**EXERCISE TEXT:**
——

Since the additions dataset (our main objective) is 100x larger than the data for derivatives and roots, the max steps for additions is set to 2000 and is set to 500 each for the other datasets. This will train for 3,000 steps and will take roughly 1 hour and a half on the A100 gpu environment in google colab.

In [15]:
train_deriv_configs = {'MAX_INPUT': MAX_INPUT,
         'LOGGING_STEPS': 1,
         'NUM_EPOCHS': 1,
         'PAUSE_STEPS':0, # asks to exit training after x steps #todo checkpoints
         'MAX_STEPS': 500,#Ooverides num epochs
         'BATCH_SIZE': 2, #Making batch_size lower then 8 will result in slower training, but will allow for larger models\context. Fortunately, we have 128GBs. Setting higher batch_size doesn't seem to improve time.
          'LEN_TRAIN_DATA': len(train_data_derivs),
         'VAL_STEPS': 20,
         'VAL_BATCH': 5,
         'GRAD_ACCUMULATION_STEP':1,
         'MAX_GRAD_CLIP':1,
        'LEARNING_RATE':6e-5,
         'WARMUP_RATIO':0.01,
         'OPTIMIZER':'adam', # default = 'adamw'  options->  ['adamw','SM3','came','adafactor','lion']
         'SCHEDULAR':'cosine', # default= 'cosine'     options:-> ['linear','cosine']
         'WEIGHT_DECAY':0.1,
         'TRAIN_DATASET':train_data_derivs,
         "TEST_DATASET":val_derivs,
         'WANDB':True,
        'PROJECT':'Math-Model',
        }

In [16]:
train_roots_configs = {'MAX_INPUT': MAX_INPUT,
         'LOGGING_STEPS': 1,
         'NUM_EPOCHS': 1,
         'PAUSE_STEPS':0, # asks to exit training after x steps #todo checkpoints
         'MAX_STEPS': 500,#-1 trains on entire data. Settins max steps overides num epochs
         'BATCH_SIZE': 2, #Making batch_size lower then 8 will result in slower training, but will allow for larger models\context. Fortunately, we have 128GBs. Setting higher batch_size doesn't seem to improve time.

——

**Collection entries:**

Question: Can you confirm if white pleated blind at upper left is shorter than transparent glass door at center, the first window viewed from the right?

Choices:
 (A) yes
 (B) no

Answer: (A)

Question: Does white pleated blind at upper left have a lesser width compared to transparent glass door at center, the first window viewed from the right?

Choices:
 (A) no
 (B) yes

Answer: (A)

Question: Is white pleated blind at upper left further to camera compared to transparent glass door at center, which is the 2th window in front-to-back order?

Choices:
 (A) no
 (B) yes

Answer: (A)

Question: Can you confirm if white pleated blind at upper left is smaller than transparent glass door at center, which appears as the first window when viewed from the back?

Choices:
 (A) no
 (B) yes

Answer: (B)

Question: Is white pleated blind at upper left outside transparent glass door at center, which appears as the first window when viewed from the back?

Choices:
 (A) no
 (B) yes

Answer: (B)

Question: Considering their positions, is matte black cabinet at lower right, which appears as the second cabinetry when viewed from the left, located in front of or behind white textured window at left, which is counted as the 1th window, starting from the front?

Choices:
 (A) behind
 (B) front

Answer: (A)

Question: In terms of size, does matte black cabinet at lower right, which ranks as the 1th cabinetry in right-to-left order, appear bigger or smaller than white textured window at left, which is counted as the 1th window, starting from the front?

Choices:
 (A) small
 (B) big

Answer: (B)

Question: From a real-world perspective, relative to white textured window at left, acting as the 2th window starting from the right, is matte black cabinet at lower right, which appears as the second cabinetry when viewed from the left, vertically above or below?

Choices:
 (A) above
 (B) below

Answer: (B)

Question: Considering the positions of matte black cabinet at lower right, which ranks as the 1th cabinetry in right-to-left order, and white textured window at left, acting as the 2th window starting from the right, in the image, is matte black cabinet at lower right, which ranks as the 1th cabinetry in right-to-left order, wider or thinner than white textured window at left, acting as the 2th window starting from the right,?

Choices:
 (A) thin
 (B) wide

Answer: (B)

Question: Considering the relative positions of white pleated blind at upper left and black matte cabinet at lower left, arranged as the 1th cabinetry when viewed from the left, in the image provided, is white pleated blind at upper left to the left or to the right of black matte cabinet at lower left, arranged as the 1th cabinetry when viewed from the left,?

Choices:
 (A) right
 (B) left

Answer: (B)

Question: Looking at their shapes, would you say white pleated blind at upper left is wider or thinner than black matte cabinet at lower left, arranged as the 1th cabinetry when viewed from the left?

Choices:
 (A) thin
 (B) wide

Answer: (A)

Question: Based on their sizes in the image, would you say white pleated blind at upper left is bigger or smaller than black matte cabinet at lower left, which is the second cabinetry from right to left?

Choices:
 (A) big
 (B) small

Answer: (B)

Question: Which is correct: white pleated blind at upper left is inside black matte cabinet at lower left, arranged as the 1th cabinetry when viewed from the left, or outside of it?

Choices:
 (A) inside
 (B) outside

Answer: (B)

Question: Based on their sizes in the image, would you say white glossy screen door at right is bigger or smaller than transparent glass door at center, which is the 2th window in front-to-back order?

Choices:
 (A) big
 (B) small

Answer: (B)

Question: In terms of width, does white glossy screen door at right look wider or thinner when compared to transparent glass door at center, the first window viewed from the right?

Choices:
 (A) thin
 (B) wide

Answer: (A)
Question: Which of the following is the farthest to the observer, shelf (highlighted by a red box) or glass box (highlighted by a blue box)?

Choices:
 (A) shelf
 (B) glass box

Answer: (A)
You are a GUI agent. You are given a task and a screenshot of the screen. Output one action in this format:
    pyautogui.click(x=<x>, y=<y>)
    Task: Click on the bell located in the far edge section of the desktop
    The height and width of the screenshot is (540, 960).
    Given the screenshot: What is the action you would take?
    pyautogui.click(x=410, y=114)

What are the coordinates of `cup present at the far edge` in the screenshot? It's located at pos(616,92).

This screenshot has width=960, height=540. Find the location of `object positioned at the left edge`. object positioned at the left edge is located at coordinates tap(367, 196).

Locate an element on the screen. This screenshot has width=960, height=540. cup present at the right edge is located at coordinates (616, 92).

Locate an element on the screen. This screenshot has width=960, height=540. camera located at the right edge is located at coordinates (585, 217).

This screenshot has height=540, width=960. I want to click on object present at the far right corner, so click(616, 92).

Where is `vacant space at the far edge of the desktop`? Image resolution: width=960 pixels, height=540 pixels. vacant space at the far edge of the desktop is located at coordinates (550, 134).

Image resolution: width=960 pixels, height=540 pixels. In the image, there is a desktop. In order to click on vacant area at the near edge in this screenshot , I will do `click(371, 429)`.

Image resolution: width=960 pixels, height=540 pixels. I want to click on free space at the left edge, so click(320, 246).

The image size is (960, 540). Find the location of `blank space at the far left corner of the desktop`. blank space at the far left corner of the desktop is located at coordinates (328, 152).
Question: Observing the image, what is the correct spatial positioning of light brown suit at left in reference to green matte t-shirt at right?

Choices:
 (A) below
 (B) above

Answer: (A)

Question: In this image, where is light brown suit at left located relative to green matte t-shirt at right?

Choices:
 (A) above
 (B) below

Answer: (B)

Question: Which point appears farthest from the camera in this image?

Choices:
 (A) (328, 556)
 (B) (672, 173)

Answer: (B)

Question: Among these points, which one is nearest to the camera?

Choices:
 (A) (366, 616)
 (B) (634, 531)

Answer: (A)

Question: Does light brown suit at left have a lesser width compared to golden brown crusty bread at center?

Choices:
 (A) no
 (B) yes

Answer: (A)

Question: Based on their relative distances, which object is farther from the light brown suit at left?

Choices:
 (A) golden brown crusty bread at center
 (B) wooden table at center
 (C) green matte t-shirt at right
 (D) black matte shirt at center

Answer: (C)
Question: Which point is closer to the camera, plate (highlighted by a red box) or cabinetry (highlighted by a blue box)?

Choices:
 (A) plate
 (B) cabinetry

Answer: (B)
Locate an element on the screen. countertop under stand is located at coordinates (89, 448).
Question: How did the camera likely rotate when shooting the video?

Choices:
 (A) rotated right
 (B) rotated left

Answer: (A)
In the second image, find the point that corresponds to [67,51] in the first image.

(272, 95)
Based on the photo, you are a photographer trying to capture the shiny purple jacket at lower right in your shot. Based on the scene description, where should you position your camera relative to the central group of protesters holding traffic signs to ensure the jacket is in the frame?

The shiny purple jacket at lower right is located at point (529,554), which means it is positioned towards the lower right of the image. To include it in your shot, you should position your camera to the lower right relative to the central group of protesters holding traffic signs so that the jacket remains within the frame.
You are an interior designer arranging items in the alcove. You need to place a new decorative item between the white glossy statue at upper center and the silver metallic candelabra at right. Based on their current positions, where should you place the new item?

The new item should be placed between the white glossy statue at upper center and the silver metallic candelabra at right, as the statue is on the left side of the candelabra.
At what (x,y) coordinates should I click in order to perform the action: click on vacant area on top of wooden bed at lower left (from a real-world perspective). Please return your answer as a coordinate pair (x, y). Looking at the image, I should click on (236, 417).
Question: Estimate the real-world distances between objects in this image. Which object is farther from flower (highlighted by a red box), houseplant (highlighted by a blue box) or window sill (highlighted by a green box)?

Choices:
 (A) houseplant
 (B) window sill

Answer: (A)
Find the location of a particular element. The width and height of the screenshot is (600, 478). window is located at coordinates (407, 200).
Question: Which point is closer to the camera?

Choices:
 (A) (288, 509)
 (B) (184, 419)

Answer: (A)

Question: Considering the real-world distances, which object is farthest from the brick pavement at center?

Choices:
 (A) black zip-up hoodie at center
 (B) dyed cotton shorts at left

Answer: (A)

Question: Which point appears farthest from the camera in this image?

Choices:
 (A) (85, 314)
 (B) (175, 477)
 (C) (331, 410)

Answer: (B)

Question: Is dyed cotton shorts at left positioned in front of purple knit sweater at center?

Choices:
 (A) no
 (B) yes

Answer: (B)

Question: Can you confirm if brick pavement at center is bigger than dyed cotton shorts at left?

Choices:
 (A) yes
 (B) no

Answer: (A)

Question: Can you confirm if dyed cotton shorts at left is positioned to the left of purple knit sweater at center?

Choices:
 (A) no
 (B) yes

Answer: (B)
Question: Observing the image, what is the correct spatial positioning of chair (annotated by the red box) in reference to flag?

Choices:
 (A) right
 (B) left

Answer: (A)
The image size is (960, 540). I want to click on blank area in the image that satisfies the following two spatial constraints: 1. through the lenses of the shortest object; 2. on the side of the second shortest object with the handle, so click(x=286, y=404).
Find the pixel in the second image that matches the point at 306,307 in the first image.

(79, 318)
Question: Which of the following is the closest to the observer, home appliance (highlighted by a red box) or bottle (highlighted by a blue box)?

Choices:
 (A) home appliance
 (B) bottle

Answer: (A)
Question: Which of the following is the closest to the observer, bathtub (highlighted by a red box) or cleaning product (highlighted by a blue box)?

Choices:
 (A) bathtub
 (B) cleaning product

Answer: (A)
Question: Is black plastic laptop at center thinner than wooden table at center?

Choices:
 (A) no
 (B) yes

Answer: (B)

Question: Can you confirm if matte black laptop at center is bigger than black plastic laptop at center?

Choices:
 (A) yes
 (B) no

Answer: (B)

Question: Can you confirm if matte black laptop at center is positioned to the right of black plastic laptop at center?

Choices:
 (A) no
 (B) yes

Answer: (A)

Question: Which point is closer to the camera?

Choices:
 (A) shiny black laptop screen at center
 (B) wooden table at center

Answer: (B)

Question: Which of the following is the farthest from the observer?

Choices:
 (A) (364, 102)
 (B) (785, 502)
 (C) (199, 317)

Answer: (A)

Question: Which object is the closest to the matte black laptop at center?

——

**TASKS TO CARRY OUT:**
**A.** In the training configuration text, roughly how long will the 3,000 training steps take on the A100 GPU environment in Google Colab?
**B.** Render this sentence from the training configuration text in Spanish: "Setting higher batch_size doesn't seem to improve time."
**C.** Pick up the training configuration text at the point where it stops and carry it on.

**TASK RESULTS:**
**A.** Roughly an hour and a half.

**B.** Establecer un batch_size más alto no parece mejorar el tiempo.

**C.**
          'LEN_TRAIN_DATA': len(train_data_roots),
         'VAL_STEPS': 20,
         'VAL_BATCH': 5,
         'GRAD_ACCUMULATION_STEP':1,
         'MAX_GRAD_CLIP':1,
        'LEARNING_RATE':6e-5,
         'WARMUP_RATIO':0.01,
         'OPTIMIZER':'adam', # default = 'adamw'  options->  ['adamw','SM3','came','adafactor','lion']
         'SCHEDULAR':'cosine', # default= 'cosine'     options:-> ['linear','cosine']
         'WEIGHT_DECAY':0.1,
         'TRAIN_DATASET':train_data_roots,
         "TEST_DATASET":val_roots,
         'WANDB':True,
        'PROJECT':'Math-Model',
        }

In [17]:
# additions data is 100x bigger than for the other sides so max steps will be decreased
train_adds_configs = {'MAX_INPUT': MAX_INPUT,
         'LOGGING_STEPS': 1,
         'NUM_EPOCHS': 1,
         'PAUSE_STEPS':0, # asks to exit training after x steps #todo checkpoints
         'MAX_STEPS': 2000,#-1 trains on entire data. Settins max steps overides num epochs
         'BATCH_SIZE': 2, #Making batch_size lower then 8 will result in slower training, but will allow for larger models\context. Fortunately, we have 128GBs. Setting higher batch_size doesn't seem to improve time.
          'LEN_TRAIN_DATA': len(train_data_adds),
         'VAL_STEPS': 20,
         'VAL_BATCH': 5,
         'GRAD_ACCUMULATION_STEP':1,
         'MAX_GRAD_CLIP':1,
        'LEARNING_RATE':6e-5,
         'WARMUP_RATIO':0.01,
         'OPTIMIZER':'adam', # default = 'adamw'  options->  ['adamw','SM3','came','adafactor','lion']
         'SCHEDULAR':'cosine', # default= 'cosine'     options:-> ['linear','cosine']
         'WEIGHT_DECAY':0.1,
         'TRAIN_DATASET':train_data_adds,
         "TEST_DATASET":val_adds,
         'WANDB':True,
        'PROJECT':'Math-Model',
        }

In [18]:
train_data_derivs_instruct = InstructionDataset(tokenizer, dataset=train_data_derivs, max_length=train_deriv_configs['MAX_INPUT'])
val_derivs_instruct = InstructionDataset(tokenizer, dataset=val_derivs)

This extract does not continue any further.